::: Extrait du document :::
L'article « Avec des amis comme ceux-là… », Avnery dénie la vérité fondamentale sur Israël

par Genevieve Cora Fraser

Traduit de l'anglais en français par Marcel Charbonnier, membre de Tlaxcala,
le réseau de traducteurs pour la diversité linguistique
( transtlaxcala@yahoo.com ). Cette traduction est en Copyleft.

 

Cher Uri,

 

Habituellement, j'adore vos articles. Mais « Avec des amis comme ceux-là… » dénote une incompréhension totale de ce qui est en train de se tramer en Amérique. L'AIPAC et les néocons américains sont profondément liés à Israël et à l'agenda politique sioniste, consistant à diviser et à conquérir le Moyen-Orient. En dépit de tous les arguments contraires, ils ont fabriqué des mensonges pour dissimuler la vérité, à savoir que l'Irak ne possédait pas d'armes de destructions massives susceptibles de porter atteinte à l'Amérique. L'implication israélienne a été également occultée, quand le soi-disant « Nouvel Irak » a exhibé un soi-disant drapeau irakien qui n'était qu'un duplicata certifié conforme du drapeau israélien, mis à part le remplacement de l'étoile de David par un croissant bleu pâle… Si vous regardez en arrière, c'est à partir de ce fait que l'enfer s'est déchaîné. L'insurrection irakienne détenait dès lors la preuve que si les Irakiens ne se défendaient pas comme des lions, ils subiraient le même sort que les Palestiniens. Mais, bien entendu, le pétrole est aussi au cœur du problème, aussi bien pour l'Amérique que pour Israël, et aussi que pour l'insurrection, qui pense que les ressources irakiennes appartiennent aux Irakiens. Uri, les Irakiens veulent récupérer leur pays. Les gens qui ont suivi la montée en puissance de l'Aipac et d'autres organisations similaires, des néoconservateurs et des sionistes chrétiens, au fil des années, et qui sont inquiets, ne sont pas des antisémites, comme vous l'insinuez : ce sont, tout simplement, des gens intelligents. Beaucoup, parmi eux, ont aussi du sang ashkénazi qui circule dans leurs veines. Certains sont des membres actifs de leur synagogue locale. Bien loin de faire d'eux des gens haineux d'eux-mêmes, cela fait d'eux des gens avisés.
::: Données fournies :::
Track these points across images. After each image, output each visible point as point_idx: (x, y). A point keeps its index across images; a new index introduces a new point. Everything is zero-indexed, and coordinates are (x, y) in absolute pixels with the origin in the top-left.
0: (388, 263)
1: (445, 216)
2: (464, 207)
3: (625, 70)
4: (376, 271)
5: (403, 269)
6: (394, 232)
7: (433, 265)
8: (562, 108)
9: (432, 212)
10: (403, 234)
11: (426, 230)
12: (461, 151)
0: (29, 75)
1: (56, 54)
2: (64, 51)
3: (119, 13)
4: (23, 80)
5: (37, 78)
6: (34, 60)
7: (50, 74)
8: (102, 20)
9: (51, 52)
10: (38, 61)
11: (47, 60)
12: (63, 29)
:::
::: Données fournies :::
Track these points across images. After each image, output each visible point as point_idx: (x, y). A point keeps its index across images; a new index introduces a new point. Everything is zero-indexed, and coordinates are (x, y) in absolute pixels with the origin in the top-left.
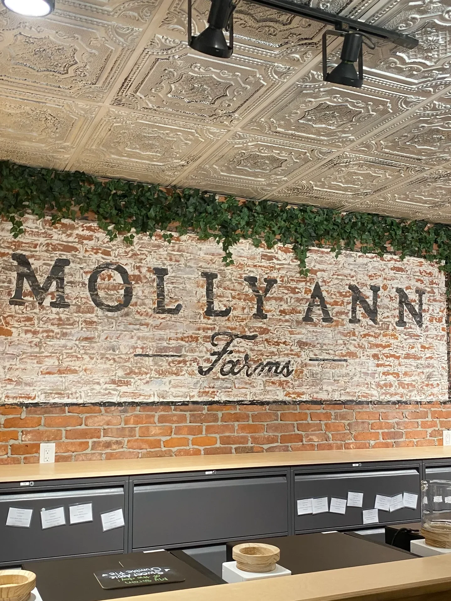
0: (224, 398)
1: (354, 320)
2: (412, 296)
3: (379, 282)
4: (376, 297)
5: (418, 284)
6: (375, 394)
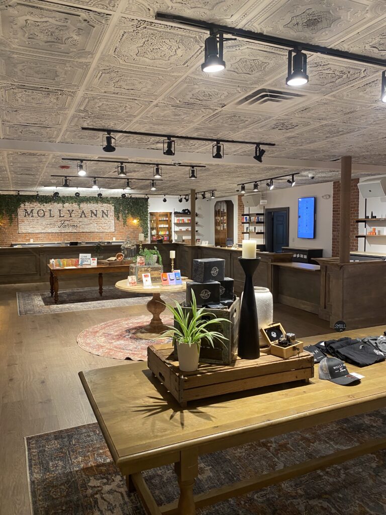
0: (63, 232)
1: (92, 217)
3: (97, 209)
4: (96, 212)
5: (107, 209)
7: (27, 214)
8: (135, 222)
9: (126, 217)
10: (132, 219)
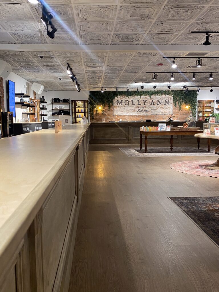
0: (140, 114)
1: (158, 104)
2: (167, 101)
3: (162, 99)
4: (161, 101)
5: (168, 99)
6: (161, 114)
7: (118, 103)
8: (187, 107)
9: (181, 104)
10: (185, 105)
:::
::: Données fournies :::
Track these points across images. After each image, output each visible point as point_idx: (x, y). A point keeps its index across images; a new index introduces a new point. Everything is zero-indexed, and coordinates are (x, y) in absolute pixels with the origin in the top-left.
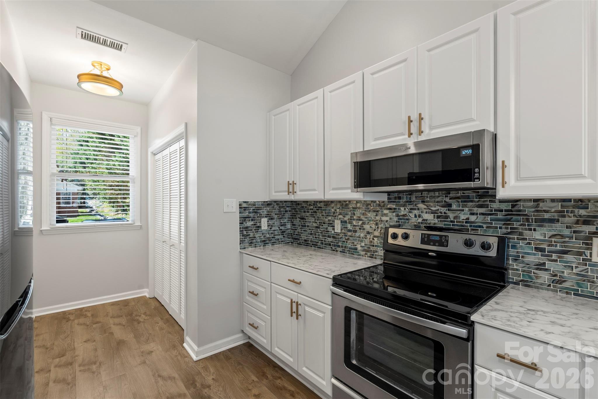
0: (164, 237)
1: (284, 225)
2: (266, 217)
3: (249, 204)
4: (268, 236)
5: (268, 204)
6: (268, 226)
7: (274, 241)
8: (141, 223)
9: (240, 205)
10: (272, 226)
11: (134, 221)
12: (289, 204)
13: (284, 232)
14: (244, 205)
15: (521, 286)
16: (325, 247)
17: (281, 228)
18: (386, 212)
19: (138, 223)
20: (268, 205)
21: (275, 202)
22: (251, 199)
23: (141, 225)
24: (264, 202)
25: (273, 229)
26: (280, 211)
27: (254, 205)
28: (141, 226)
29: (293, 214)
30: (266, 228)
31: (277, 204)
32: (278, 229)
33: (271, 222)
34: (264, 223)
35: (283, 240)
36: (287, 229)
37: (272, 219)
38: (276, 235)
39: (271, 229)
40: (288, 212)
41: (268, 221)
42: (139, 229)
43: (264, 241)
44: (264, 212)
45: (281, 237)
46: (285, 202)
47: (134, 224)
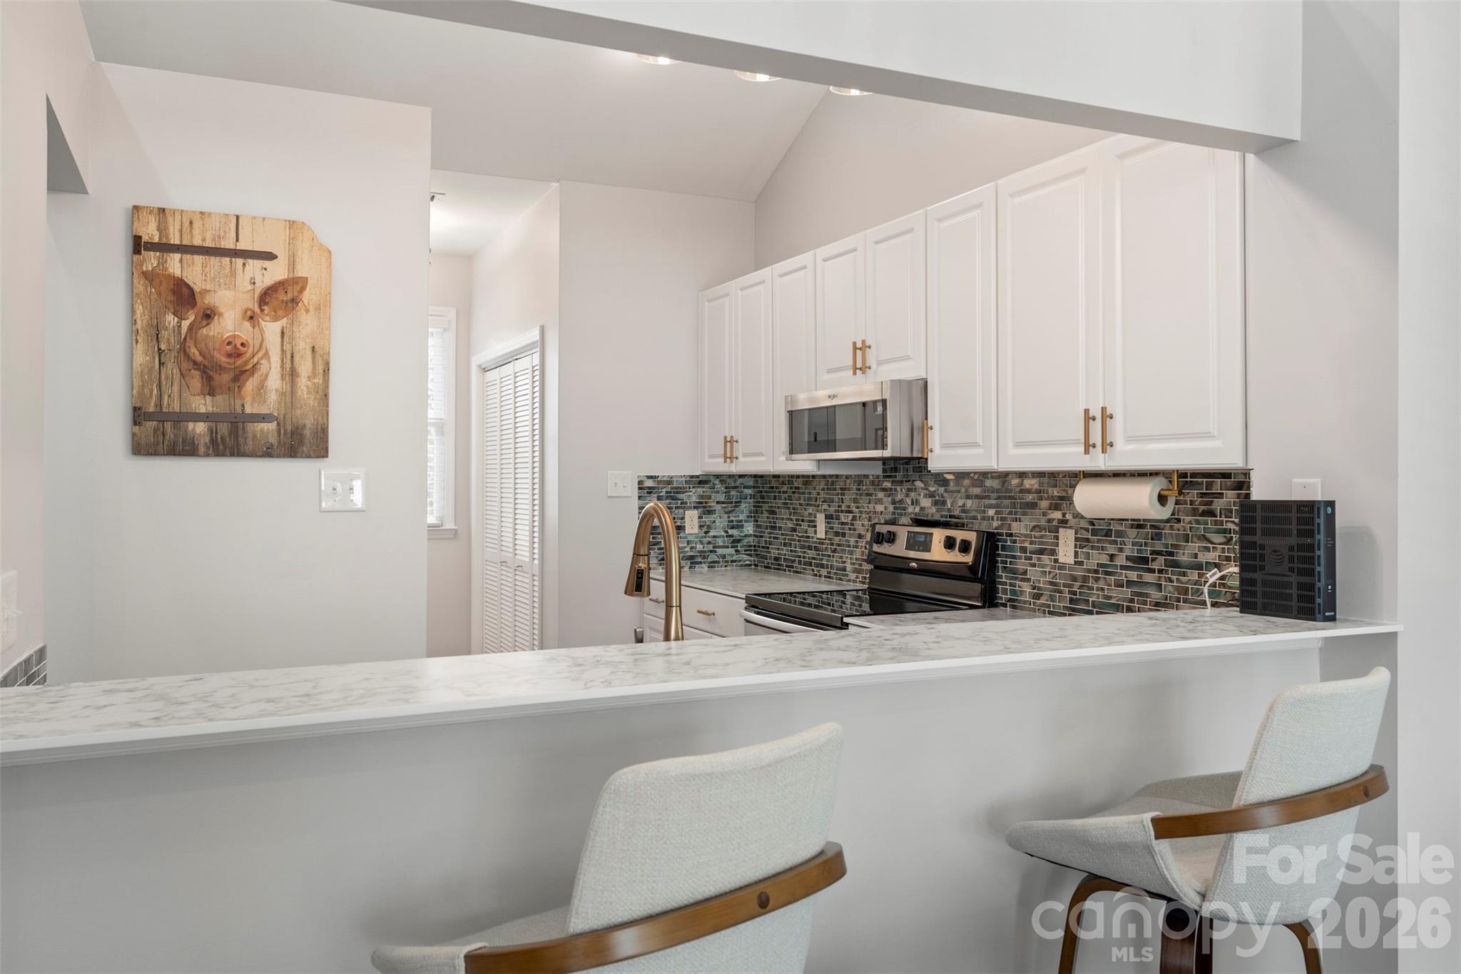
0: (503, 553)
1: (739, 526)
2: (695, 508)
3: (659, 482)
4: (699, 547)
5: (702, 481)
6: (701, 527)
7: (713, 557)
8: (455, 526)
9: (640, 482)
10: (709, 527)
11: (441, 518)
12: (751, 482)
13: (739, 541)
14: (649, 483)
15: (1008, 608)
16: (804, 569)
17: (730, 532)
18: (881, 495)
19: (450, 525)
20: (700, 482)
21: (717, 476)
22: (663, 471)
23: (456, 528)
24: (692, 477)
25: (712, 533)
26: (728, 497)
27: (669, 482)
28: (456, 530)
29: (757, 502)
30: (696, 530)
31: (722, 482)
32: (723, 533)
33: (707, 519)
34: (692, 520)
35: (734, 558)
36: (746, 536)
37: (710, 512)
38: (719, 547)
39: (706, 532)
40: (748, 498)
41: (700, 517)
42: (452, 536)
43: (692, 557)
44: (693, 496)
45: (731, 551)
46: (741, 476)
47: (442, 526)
:::
§ **Tâche demandée 1**: Réécrivez le passage de la lettre allant de « Traduit de l'anglais » jusqu'à « est en Copyleft. », en remplaçant « réseau » par « collectif ».
§ **Tâche demandée 2**:
Répondez à ces questions sur la lettre :
(a) Qui l'a traduite de l'anglais en français ?
(b) Par quoi l'étoile de David a-t-elle été remplacée sur le drapeau exhibé par le « Nouvel Irak » ?
(c) Selon l'insurrection, à qui appartiennent les ressources irakiennes ?

§ **Réponse 1**:
Traduit de l'anglais en français par Marcel Charbonnier, membre de Tlaxcala,
le collectif de traducteurs pour la diversité linguistique
( transtlaxcala@yahoo.com ). Cette traduction est en Copyleft.

§ **Réponse 2**:
(a) Marcel Charbonnier.
(b) Par un croissant bleu pâle.
(c) Aux Irakiens.